• Source extract
--

I was planning to do a PhD before I got a desk in a PhD student office for my final year of undergrad. Eye-opening to hear each of them describe the different stages of their individual mental-breakdowns.

I've never found so much stashed away alcohol in an office, either.

i started reading the grad school threads here on SA my last year of undergrad to start getting prepped for it

the sheer misery exuding from those poor folks convinced me to avoid phd programs like the plague and i have never regretted it

gonadic io
Feb 16, 2011

>>=

Sekenr posted:

Honest question, why is doctorate so stressful?

For me it was the knowledge that like 90% of phd theses are never read after completion. I didn't feel like my topic would be one of the lucky ones so I was being asked to work on a document for 5 years which I might as well have instead thrown away.

I did not finish it.

Often Abbreviated
Dec 19, 2017

1st Severia Tank Brigade
"Ghosts of Honcharivske"

Sekenr posted:

Honest question, why is doctorate so stressful?

--

• Work item A
From the forum thread about PhD stress, list every user name that appears either on the line directly above a date or directly before the word "posted:". Give each name once.
• Work item B
Do these statements agree with the forum thread about PhD stress? (i) One writer was planning a PhD before getting a desk in a PhD student office. (ii) The writer who read the grad school threads came to regret avoiding PhD programs. (iii) The writer who worried that theses go unread finished the PhD. Answer yes or no for each and quote the words that decide it.
• Work item C
Carry the forum thread about PhD stress forward from its last line with a reply to the quoted question.

(Saved entries)
--

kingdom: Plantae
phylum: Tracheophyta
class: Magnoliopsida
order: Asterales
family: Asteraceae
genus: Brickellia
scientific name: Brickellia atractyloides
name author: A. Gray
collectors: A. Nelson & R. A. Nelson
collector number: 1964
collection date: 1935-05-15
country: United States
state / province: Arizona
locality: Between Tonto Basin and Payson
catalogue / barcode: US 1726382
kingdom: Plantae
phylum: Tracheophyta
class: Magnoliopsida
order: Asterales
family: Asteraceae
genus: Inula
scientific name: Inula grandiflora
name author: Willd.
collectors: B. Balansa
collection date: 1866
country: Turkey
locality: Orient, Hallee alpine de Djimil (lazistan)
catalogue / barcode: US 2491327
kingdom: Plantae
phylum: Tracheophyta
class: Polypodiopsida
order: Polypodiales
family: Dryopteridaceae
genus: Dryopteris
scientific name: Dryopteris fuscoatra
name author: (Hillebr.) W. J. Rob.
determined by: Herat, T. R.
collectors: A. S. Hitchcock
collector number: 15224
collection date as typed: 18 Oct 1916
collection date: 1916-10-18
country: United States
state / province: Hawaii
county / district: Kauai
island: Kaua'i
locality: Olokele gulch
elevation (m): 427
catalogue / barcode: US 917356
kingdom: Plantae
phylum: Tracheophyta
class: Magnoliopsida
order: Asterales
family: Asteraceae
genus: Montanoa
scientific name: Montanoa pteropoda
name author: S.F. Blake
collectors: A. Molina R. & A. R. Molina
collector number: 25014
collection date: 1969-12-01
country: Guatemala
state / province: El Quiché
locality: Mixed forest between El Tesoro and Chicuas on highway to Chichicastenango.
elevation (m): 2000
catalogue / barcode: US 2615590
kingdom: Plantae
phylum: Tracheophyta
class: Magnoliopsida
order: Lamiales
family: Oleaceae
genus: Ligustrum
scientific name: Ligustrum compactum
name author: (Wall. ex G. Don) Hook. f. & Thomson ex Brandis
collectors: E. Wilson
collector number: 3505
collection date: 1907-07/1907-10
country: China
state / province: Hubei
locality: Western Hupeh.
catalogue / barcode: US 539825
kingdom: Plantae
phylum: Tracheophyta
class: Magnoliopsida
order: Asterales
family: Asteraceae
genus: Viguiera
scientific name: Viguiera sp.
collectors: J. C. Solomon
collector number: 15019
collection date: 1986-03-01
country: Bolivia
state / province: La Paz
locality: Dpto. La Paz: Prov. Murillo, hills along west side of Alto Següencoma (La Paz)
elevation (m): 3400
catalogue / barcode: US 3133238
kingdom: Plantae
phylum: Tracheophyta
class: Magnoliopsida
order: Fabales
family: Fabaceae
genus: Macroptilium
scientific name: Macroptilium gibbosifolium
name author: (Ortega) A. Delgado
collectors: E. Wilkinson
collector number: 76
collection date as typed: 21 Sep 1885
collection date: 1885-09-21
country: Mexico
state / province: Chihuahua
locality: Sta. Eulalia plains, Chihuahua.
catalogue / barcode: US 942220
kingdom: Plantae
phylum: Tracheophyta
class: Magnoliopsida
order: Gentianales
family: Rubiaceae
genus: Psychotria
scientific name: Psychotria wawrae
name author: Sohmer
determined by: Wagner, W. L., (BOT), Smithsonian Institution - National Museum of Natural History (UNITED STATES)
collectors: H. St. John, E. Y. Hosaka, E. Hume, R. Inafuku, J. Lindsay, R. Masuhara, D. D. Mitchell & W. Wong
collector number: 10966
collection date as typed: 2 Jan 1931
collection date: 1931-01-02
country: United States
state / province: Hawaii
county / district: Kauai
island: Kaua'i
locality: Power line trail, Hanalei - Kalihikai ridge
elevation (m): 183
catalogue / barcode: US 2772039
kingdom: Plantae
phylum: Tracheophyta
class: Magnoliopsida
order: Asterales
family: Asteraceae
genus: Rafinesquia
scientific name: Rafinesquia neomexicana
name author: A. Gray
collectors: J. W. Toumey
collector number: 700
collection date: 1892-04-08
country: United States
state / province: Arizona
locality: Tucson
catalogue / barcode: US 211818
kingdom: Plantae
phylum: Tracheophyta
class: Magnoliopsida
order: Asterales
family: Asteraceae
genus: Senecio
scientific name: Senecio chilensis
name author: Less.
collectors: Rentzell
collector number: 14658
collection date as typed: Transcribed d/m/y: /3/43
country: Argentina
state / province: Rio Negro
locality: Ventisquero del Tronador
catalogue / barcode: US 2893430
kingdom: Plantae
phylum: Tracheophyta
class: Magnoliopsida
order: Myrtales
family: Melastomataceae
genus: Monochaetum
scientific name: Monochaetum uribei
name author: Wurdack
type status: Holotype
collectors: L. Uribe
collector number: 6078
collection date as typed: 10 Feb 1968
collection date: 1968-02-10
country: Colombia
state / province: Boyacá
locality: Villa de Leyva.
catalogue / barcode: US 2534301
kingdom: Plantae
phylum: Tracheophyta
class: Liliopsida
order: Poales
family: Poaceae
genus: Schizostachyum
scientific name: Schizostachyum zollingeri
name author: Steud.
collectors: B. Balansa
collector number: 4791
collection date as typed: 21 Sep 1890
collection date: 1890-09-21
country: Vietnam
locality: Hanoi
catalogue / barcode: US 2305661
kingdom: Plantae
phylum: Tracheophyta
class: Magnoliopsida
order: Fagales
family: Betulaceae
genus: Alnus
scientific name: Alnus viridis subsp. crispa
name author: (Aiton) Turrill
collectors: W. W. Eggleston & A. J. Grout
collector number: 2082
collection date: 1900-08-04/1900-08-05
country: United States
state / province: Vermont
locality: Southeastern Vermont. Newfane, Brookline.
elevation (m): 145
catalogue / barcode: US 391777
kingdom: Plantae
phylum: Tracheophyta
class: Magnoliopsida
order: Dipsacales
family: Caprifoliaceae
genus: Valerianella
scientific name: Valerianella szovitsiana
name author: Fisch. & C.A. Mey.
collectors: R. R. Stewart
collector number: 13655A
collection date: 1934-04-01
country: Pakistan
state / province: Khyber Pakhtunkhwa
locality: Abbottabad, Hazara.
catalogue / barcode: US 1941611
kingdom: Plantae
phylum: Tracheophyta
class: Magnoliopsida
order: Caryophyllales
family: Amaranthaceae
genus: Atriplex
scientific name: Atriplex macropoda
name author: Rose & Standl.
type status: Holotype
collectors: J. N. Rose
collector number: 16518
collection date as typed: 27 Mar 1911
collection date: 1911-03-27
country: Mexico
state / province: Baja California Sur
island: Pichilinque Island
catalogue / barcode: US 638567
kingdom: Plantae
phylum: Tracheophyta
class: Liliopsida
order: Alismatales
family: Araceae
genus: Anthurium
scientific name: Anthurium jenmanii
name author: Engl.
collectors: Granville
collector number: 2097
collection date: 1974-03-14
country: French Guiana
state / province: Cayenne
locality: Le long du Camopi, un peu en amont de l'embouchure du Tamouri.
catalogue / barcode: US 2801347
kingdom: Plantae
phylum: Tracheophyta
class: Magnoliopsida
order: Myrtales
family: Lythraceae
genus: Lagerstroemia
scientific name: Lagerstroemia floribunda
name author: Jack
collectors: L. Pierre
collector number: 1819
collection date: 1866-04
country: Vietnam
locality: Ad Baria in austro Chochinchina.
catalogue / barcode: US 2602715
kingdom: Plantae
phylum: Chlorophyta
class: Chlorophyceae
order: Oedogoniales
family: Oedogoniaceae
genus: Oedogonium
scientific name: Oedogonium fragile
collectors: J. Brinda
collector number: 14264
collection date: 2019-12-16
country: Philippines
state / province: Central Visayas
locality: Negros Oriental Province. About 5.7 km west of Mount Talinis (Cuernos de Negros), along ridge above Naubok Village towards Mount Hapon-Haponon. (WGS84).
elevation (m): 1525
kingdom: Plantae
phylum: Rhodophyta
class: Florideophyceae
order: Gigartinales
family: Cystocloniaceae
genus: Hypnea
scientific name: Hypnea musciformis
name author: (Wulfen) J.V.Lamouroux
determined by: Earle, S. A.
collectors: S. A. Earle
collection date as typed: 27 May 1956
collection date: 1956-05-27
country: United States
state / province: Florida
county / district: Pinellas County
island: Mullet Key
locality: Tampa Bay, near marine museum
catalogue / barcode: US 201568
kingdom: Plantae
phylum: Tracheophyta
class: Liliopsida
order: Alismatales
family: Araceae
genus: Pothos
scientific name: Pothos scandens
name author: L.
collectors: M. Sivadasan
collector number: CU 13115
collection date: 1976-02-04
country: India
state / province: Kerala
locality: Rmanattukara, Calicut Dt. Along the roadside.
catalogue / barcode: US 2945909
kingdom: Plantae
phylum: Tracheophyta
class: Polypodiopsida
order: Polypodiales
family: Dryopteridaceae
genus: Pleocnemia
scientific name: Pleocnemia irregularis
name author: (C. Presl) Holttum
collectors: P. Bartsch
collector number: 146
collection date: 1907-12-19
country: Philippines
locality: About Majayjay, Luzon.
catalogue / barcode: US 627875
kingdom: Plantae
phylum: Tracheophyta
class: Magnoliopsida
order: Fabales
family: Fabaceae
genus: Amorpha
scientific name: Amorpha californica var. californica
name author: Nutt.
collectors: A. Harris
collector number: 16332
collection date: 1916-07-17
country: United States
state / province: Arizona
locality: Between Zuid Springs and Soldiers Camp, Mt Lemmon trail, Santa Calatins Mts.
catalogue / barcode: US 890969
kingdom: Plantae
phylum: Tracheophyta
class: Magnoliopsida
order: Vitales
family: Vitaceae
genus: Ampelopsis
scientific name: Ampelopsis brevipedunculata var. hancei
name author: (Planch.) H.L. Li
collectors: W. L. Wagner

--

• Answer box A
gonadic io
Often Abbreviated
Sekenr

• Answer box B
(i) Yes: "I was planning to do a PhD before I got a desk in a PhD student office for my final year of undergrad."
(ii) No: "i have never regretted it"
(iii) No: "I did not finish it."

• Answer box C
I can't speak for everyone but the usual story is that you're under a lot of pressure to produce original work, in generally a poorly structured or unstructured environment, with very little oversight, and often zero team support. Most of the time you're also straight out of undergrad and have only ever done lovely service sector work, and have no idea how to perform doing a theoretical 8 hours a day reading/researching/benchwork/whatever, so you sort of have to invent standard work practises de novo. Even if your supervisor is a decent person with good intentions you'll probably only see them for an hour every couple of weeks, from what I can tell most supervisors are bastards and will use this time to gently caress you around and drive you insane.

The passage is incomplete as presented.